Sachindra Nath Sanyal (3 April 1890 — 7 February 1942) was an Indian revolutionary and co-founder of the Hindustan Republican Army (HRA, which after 1928 became the Hindustan Socialist Republican Association) that was created to carry out armed resistance against the British Empire in India.
He was a mentor for revolutionaries like Chandra Shekhar Azad, Jatindra Nath Das, and Bhagat Singh.
Sachindra Nath Sanyal founded a branch of the Anushilan Samiti in Patna in 1913.
In 1912 Delhi Conspiracy Trial Sanyal with Rashbehari Bose attacked the then Viceroy Hardinge while he was making entry into new capital of Delhi after annulment of Bengal Partition. Hardinge was injured And lady Hardinge died at the attack.

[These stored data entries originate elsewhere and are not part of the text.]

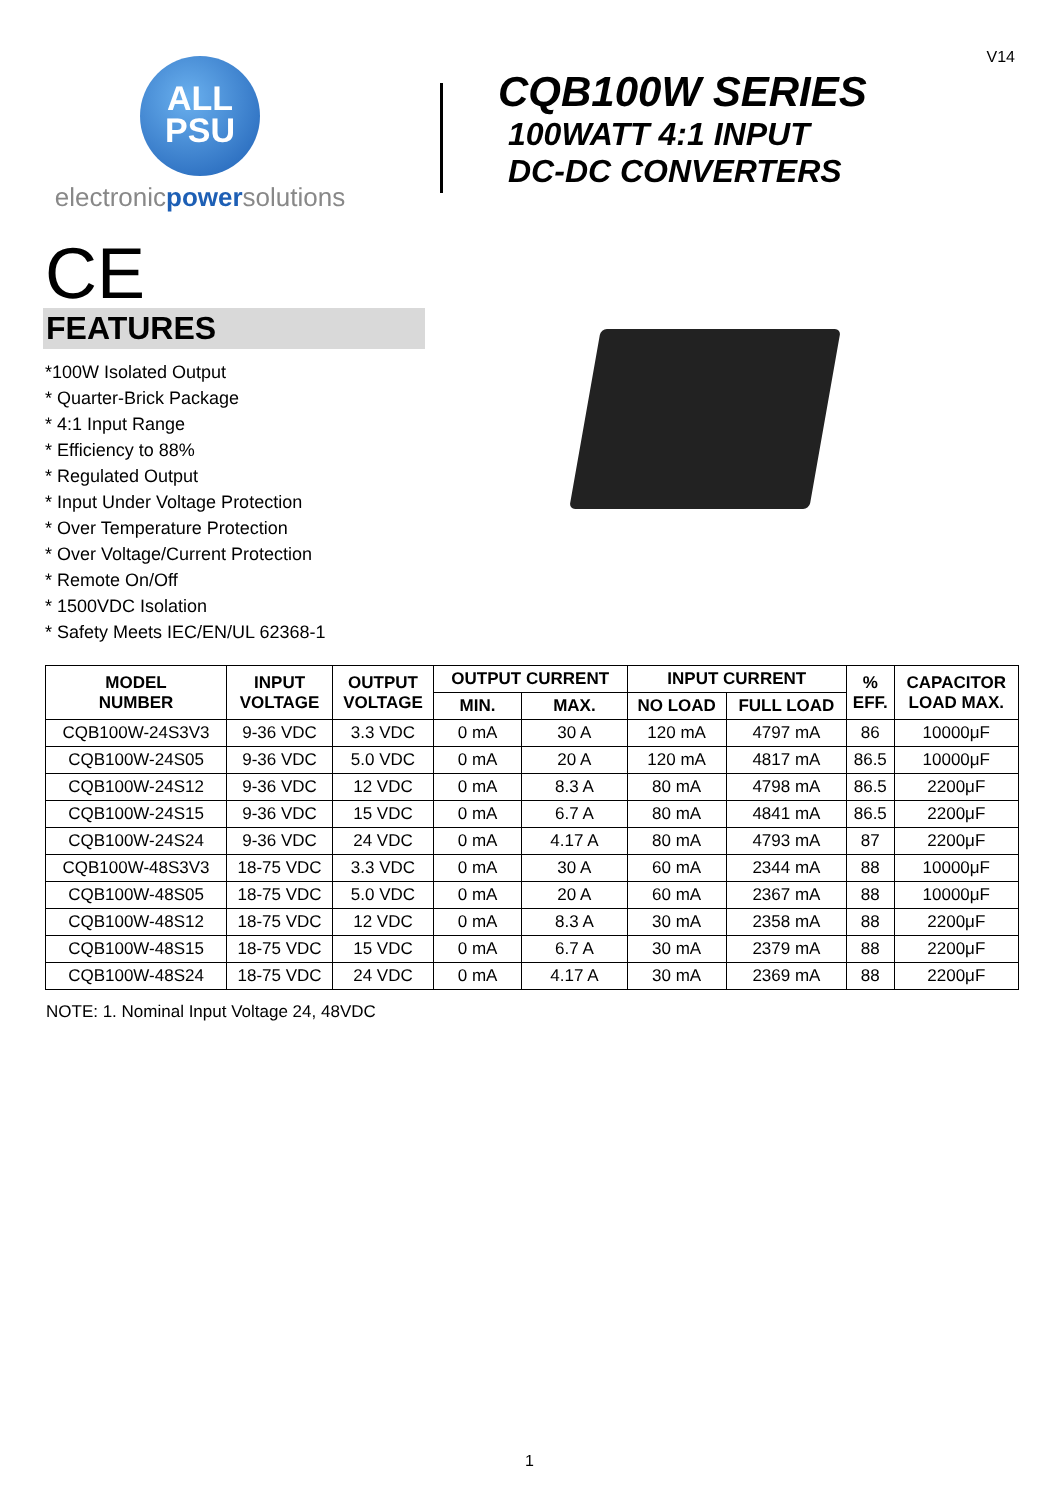V14
ALL
PSU
electronicpowersolutions
CQB100W SERIES
100WATT 4:1 INPUT
DC-DC CONVERTERS
CE
FEATURES
*100W Isolated Output
* Quarter-Brick Package
* 4:1 Input Range
* Efficiency to 88%
* Regulated Output
* Input Under Voltage Protection
* Over Temperature Protection
* Over Voltage/Current Protection
* Remote On/Off
* 1500VDC Isolation
* Safety Meets IEC/EN/UL 62368-1
| MODEL NUMBER | INPUT VOLTAGE | OUTPUT VOLTAGE | OUTPUT CURRENT | | INPUT CURRENT | | % EFF. | CAPACITOR LOAD MAX. |
| --- | --- | --- | --- | --- | --- | --- | --- | --- |
| | | | MIN. | MAX. | NO LOAD | FULL LOAD | | |
| CQB100W-24S3V3 | 9-36 VDC | 3.3 VDC | 0 mA | 30 A | 120 mA | 4797 mA | 86 | 10000μF |
| CQB100W-24S05 | 9-36 VDC | 5.0 VDC | 0 mA | 20 A | 120 mA | 4817 mA | 86.5 | 10000μF |
| CQB100W-24S12 | 9-36 VDC | 12 VDC | 0 mA | 8.3 A | 80 mA | 4798 mA | 86.5 | 2200μF |
| CQB100W-24S15 | 9-36 VDC | 15 VDC | 0 mA | 6.7 A | 80 mA | 4841 mA | 86.5 | 2200μF |
| CQB100W-24S24 | 9-36 VDC | 24 VDC | 0 mA | 4.17 A | 80 mA | 4793 mA | 87 | 2200μF |
| CQB100W-48S3V3 | 18-75 VDC | 3.3 VDC | 0 mA | 30 A | 60 mA | 2344 mA | 88 | 10000μF |
| CQB100W-48S05 | 18-75 VDC | 5.0 VDC | 0 mA | 20 A | 60 mA | 2367 mA | 88 | 10000μF |
| CQB100W-48S12 | 18-75 VDC | 12 VDC | 0 mA | 8.3 A | 30 mA | 2358 mA | 88 | 2200μF |
| CQB100W-48S15 | 18-75 VDC | 15 VDC | 0 mA | 6.7 A | 30 mA | 2379 mA | 88 | 2200μF |
| CQB100W-48S24 | 18-75 VDC | 24 VDC | 0 mA | 4.17 A | 30 mA | 2369 mA | 88 | 2200μF |
NOTE: 1. Nominal Input Voltage 24, 48VDC
1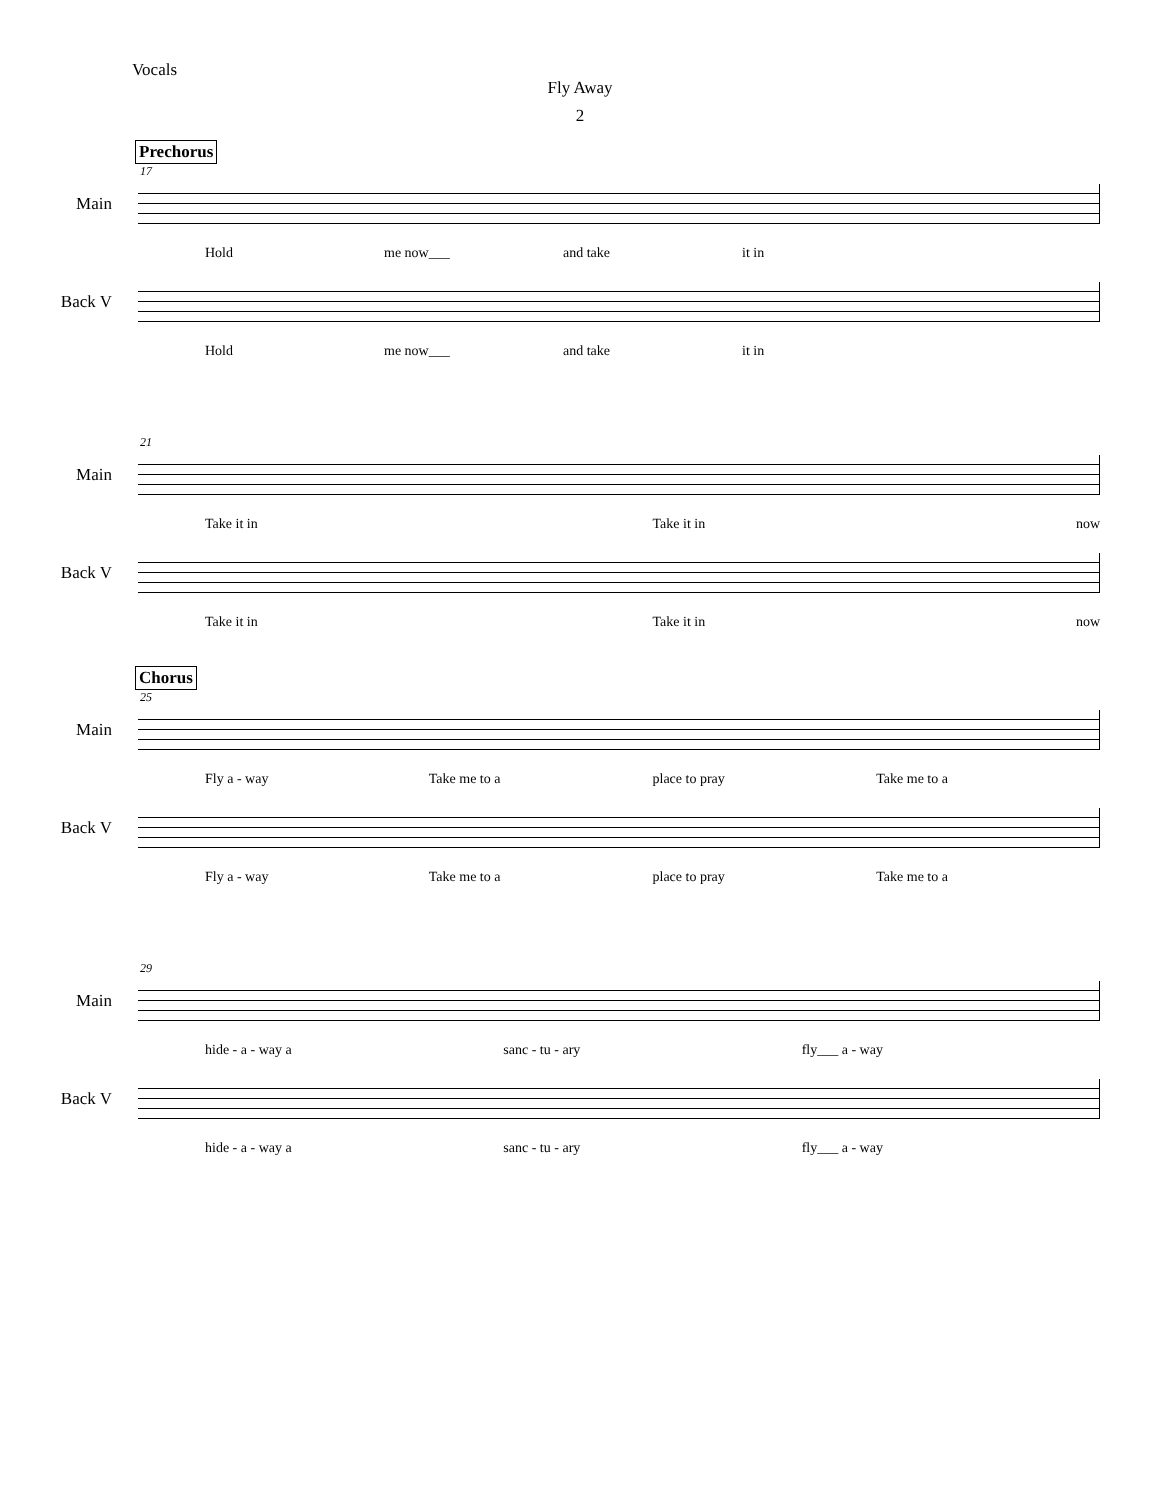Vocals
Fly Away
2
Prechorus
17
Main
Hold me now___ and take it in
Back V
Hold me now___ and take it in
21
Main
Take it in Take it in now
Back V
Take it in Take it in now
Chorus
25
Main
Fly a - way Take me to a place to pray Take me to a
Back V
Fly a - way Take me to a place to pray Take me to a
29
Main
hide - a - way a sanc - tu - ary fly___ a - way
Back V
hide - a - way a sanc - tu - ary fly___ a - way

He was extensively involved in the plans for theGhadar conspiracy, and went underground after it was exposed in February 1915. He was a close associate of Rash Behari Bose. After Bose escaped to Japan, Sanyal was considered the most senior leader of India’s revolutionary movement.
Sanyal was sentenced to life – term imprisonment for his involvement in the Kakori conspiracy and was imprisoned at Cellular Jail in the Andaman and Nicobar Islands, where he wrote his book titled Bandi Jeevan (A Life of Captivity, 1922).
He was briefly released from jail but when he continued to engage in anti-British activities, he was sent back and his ancestral family home in Benaras was confiscated.
Following the end of the Non-cooperation movement in 1922, Sanyal, Ram Prasad Bismil and some other revolutionaries who wanted an independent India and were prepared to use force to achieve their goal, founded the Hindustan Republican Association in October 1924. He was the author of the HRA manifesto, titled The Revolutionary, that was distributed in large cities of North India on 1 January 1925.
Sanyal and Mahatma Gandhi engaged in a famous debate published in Young India between 1920 and 1924. Sanyal argued against Gandhi’s gradualist approach.